_DATA SHOWN_

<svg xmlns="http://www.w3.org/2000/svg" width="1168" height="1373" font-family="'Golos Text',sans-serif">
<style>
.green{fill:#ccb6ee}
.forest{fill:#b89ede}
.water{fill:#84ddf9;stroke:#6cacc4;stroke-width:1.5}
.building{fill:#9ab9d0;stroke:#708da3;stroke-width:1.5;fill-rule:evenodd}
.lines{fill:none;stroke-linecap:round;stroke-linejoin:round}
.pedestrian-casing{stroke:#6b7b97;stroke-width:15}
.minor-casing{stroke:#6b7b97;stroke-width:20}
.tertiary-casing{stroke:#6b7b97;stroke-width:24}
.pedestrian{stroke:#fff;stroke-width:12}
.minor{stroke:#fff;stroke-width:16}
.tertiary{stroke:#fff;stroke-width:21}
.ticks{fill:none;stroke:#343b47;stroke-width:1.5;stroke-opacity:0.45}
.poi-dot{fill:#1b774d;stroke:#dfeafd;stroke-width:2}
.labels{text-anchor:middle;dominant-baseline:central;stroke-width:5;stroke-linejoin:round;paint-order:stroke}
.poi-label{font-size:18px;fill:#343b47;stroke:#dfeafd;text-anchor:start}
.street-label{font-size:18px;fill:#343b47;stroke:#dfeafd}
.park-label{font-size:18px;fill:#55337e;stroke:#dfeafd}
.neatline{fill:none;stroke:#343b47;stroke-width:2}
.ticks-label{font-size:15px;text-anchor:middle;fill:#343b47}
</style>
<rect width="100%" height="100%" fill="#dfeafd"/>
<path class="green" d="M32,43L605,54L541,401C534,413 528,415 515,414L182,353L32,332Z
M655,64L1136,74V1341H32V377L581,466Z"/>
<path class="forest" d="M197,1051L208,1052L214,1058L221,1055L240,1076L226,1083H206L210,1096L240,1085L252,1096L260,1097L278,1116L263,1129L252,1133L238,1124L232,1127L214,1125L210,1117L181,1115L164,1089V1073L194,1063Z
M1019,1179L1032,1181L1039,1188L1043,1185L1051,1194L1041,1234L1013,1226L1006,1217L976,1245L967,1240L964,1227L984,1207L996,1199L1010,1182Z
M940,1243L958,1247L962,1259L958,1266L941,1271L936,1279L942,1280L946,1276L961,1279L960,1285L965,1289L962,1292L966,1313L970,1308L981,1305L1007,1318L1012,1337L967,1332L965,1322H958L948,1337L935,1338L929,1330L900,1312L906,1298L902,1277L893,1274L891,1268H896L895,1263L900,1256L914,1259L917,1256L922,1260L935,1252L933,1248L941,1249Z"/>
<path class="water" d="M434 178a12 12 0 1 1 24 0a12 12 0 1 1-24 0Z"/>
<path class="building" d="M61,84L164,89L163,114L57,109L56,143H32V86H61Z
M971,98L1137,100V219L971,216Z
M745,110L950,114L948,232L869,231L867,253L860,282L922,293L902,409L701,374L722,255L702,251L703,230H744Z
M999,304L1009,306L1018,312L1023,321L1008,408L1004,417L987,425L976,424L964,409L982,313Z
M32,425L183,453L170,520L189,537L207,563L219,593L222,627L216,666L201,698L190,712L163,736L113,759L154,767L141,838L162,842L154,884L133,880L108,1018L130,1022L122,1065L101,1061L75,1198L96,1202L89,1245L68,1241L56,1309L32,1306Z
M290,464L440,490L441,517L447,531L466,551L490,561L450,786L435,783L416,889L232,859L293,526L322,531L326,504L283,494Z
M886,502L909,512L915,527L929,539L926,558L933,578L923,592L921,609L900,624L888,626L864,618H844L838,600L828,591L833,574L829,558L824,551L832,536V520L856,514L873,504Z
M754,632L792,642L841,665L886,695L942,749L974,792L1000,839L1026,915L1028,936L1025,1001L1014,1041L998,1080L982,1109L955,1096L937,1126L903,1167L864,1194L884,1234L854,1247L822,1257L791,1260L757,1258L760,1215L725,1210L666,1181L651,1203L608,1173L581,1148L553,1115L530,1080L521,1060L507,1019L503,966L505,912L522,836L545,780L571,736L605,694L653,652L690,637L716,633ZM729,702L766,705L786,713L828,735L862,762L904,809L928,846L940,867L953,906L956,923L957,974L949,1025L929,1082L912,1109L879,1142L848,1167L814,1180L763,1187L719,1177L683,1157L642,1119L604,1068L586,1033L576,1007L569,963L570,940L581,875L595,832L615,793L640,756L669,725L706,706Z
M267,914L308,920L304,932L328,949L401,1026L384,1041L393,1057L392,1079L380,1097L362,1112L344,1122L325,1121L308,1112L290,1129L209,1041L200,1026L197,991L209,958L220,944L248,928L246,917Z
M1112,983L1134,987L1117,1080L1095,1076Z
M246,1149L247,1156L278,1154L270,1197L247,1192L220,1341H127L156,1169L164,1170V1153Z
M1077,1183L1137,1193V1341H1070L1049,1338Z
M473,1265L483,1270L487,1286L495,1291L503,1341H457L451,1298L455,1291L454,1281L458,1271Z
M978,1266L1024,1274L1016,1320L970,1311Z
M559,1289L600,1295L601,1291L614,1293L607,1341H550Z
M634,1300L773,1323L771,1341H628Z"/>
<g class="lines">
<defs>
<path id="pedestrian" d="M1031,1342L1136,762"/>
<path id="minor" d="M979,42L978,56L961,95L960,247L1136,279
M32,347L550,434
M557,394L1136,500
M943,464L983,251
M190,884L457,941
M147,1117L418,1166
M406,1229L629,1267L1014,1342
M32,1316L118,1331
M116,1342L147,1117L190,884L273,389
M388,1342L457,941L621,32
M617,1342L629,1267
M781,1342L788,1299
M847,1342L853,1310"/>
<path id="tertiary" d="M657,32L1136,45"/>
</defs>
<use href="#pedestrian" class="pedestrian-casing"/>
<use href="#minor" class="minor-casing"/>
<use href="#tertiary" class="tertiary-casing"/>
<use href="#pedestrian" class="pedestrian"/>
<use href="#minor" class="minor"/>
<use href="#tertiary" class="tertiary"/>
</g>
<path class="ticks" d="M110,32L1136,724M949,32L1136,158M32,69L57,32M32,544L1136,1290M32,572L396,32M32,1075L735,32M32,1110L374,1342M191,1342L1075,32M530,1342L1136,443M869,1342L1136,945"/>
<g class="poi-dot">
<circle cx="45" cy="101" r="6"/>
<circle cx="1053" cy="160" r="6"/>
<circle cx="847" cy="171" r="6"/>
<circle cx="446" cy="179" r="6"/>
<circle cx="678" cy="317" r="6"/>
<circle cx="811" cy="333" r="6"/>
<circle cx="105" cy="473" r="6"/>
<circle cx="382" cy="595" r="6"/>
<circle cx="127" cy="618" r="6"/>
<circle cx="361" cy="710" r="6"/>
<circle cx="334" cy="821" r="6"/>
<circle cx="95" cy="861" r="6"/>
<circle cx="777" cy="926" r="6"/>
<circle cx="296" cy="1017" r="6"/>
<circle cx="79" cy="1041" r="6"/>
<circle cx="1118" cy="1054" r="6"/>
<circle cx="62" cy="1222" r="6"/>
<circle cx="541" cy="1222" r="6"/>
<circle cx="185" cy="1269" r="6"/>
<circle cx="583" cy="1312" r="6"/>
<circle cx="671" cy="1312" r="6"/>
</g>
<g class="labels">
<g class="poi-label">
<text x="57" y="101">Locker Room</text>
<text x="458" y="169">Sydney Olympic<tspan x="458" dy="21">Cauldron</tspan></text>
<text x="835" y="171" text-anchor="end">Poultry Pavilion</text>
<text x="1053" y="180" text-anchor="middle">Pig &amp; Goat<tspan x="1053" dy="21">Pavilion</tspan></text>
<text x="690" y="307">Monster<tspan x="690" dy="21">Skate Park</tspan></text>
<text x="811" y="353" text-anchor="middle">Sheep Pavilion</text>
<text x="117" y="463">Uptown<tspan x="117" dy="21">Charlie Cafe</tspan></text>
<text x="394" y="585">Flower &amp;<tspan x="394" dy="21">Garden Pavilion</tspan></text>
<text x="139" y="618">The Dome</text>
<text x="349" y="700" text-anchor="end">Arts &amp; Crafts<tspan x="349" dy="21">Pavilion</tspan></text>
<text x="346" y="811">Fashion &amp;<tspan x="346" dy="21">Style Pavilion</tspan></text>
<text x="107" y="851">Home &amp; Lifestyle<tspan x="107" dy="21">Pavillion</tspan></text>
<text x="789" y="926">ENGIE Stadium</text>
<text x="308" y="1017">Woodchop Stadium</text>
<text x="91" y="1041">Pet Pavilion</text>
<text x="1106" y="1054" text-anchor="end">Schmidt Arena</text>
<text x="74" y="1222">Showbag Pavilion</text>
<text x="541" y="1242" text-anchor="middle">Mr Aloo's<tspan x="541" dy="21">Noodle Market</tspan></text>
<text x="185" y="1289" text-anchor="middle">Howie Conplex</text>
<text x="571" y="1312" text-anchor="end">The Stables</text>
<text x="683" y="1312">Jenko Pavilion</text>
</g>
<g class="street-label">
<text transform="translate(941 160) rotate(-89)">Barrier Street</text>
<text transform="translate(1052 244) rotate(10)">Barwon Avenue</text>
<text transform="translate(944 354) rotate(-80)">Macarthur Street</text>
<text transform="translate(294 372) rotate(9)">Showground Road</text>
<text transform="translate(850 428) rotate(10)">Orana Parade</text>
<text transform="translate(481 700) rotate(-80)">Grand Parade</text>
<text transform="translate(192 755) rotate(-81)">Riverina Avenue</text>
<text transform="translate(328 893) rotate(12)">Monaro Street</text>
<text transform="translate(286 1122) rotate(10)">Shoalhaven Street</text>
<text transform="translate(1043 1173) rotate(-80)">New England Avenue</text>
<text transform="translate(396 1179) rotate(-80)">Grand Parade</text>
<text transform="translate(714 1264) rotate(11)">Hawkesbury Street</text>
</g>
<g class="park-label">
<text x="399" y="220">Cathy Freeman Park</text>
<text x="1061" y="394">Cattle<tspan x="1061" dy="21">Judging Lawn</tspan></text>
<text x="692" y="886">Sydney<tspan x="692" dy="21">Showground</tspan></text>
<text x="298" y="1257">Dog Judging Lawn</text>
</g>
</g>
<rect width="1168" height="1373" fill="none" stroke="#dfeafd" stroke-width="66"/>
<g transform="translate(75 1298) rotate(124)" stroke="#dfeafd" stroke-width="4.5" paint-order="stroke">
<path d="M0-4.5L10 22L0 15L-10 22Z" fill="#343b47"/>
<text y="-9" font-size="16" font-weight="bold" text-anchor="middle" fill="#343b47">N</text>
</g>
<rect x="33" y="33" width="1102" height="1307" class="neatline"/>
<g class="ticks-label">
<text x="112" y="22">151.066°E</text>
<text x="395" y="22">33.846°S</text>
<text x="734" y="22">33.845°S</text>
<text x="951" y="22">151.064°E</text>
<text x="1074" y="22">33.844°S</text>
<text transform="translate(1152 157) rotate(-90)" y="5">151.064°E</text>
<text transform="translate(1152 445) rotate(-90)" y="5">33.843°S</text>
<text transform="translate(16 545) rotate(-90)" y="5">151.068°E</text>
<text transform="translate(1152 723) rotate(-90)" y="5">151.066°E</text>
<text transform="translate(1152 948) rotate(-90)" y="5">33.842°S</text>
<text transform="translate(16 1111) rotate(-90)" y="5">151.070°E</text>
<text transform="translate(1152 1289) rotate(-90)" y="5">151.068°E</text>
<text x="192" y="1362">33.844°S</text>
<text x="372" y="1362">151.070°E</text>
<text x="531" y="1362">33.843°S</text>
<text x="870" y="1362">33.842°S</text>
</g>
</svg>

_TASK OBJECTIVE_
The answer must consist of every line above that holds the string "lines", copied exactly.

_EXERCISE SOLUTION_
.lines{fill:none;stroke-linecap:round;stroke-linejoin:round}
<g class="lines">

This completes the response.